Depuis 1942, la fromagerie Etoile du Vercors déverse en continu 4L/seconde de substances polluantes dans l’Isère, affluent du Sud-Est de la France. Chaque année, ce sont ainsi 200 tonnes d’eaux polluées qui sont rejetés dans le cours d’eau, dont 28 substances chimiques comme l’Hypochlorite de soude 47/50, un extrait de javel très toxique pour les organismes aquatiques, ou encore le PENNGAR NPH, un nettoyant liquide acide oxygéné, utilisé par l’industrie agro-alimentaire pour son action dégraissante et oxydante.

Crédit Photo : Jean-Francois Monier / AFP

Après un bras de fer juridique, le tribunal correctionnel de Grenoble a donné raison aux associations de protection de l’environnement en condamnant ce lundi 8 avril son propriétaire Lactalis à payer 100 000 euros d’amende, dont 50 000 euros avec sursis, pour « jet ou abandon de déchets dans les eaux superficielles ou souterraines » et à 5 000 euros d’amende pour « exploitation d’une installation classée sans respecter les mesures prescrites par arrêté pour la protection de l’environnement ».

Car derrière ce fromage à l’apparence authentique, qui respire bon le produit du terroir, se cachait bien le géant Lactalis suite au rachat de la fromagerie en 2011, un bel exemple de « craftwashing ». Comme l’explique notre confrère helvète En vert et contre tout, cette technique utilisée par les grands groupes consister à imiter les codes du « fait maison » ou de l’artisanat, voire à carrément racheter des entreprises locales, pour déconstruire l’image négative et industrielle de la grande distribution et des multinationales.

Crédit Photo : Jean-Francois Monier / AFP

Jouant sur l’aspect traditionnel et sympathique du produit, les fromages de l’Etoile du Vercors cachaient en fait une pollution désastreuse pour l’environnement. Lactalis devra aussi dédommager 55 000 € à l’ensemble des parties civiles pour les préjudices subis, dont France Nature Environnement et la FRAPNA Isère. Pour les associations plaignantes, cette première victoire est un soulagement, mais n’est malheureusement pas à la hauteur des 500 000€ d’amende souhaités pour faire de cette condamnation un exemple dissuasif auprès d’autres industriels polluants.

« C’est à la fois une victoire et un constat d’échec, car si la justice et ses répercussions médiatiques semblent pouvoir inciter ce géant du monde économique à enfin respecter la réglementation environnementale, la pollution n’a pour l’heure pas cessé. Ce groupe industriel préfère-t-il payer des amendes pour pollution, plutôt que de se mettre en règle ? Lactalis a les moyens de prendre les mesures qu’il faut dès demain pour arrêter de polluer ce cours d’eau et il faut le faire savoir ! », explique Anne Roques, juriste à France Nature Environnement.
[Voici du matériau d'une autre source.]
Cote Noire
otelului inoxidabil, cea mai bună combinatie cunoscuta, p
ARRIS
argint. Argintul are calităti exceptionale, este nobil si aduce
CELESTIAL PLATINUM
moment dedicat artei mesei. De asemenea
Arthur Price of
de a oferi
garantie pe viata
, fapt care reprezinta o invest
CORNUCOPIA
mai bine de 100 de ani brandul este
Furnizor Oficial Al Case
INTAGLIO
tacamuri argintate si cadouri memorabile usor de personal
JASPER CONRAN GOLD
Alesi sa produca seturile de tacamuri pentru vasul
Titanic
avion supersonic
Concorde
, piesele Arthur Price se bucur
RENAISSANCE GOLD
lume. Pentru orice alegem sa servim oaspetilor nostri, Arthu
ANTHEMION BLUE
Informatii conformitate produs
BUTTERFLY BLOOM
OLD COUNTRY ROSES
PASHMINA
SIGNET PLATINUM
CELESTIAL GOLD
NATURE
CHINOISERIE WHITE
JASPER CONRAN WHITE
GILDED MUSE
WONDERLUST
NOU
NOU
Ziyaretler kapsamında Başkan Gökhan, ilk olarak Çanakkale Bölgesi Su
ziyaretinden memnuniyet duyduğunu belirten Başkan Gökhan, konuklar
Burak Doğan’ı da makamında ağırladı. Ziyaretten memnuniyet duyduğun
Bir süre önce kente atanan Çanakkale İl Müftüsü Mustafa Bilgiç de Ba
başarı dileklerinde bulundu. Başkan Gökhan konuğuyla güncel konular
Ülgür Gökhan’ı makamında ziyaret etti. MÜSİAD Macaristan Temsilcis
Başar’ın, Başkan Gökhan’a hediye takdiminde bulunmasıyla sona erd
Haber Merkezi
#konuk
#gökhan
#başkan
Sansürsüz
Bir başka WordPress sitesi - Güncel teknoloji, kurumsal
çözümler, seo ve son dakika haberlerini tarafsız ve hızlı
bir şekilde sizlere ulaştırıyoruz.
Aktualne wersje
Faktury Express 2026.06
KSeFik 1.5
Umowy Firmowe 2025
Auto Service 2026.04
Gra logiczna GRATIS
Plutôt que de se rallier à la station d’épuration locale, bien plus logique en termes d’économies de ressources, la fromagerie « L’Etoile du Vercors » s’est battue avec le maire de Saint-Just-de-Claix, Joël O’Baton, pour construire sa propre station d’épuration. De guerre lasse, l’élu a finalement cédé début avril face à la pression des services de l’Etat. Pour l’instant, les rejets toxiques continuent. Lactalis a jusqu’au 28 septembre 2019 pour les arrêter définitivement.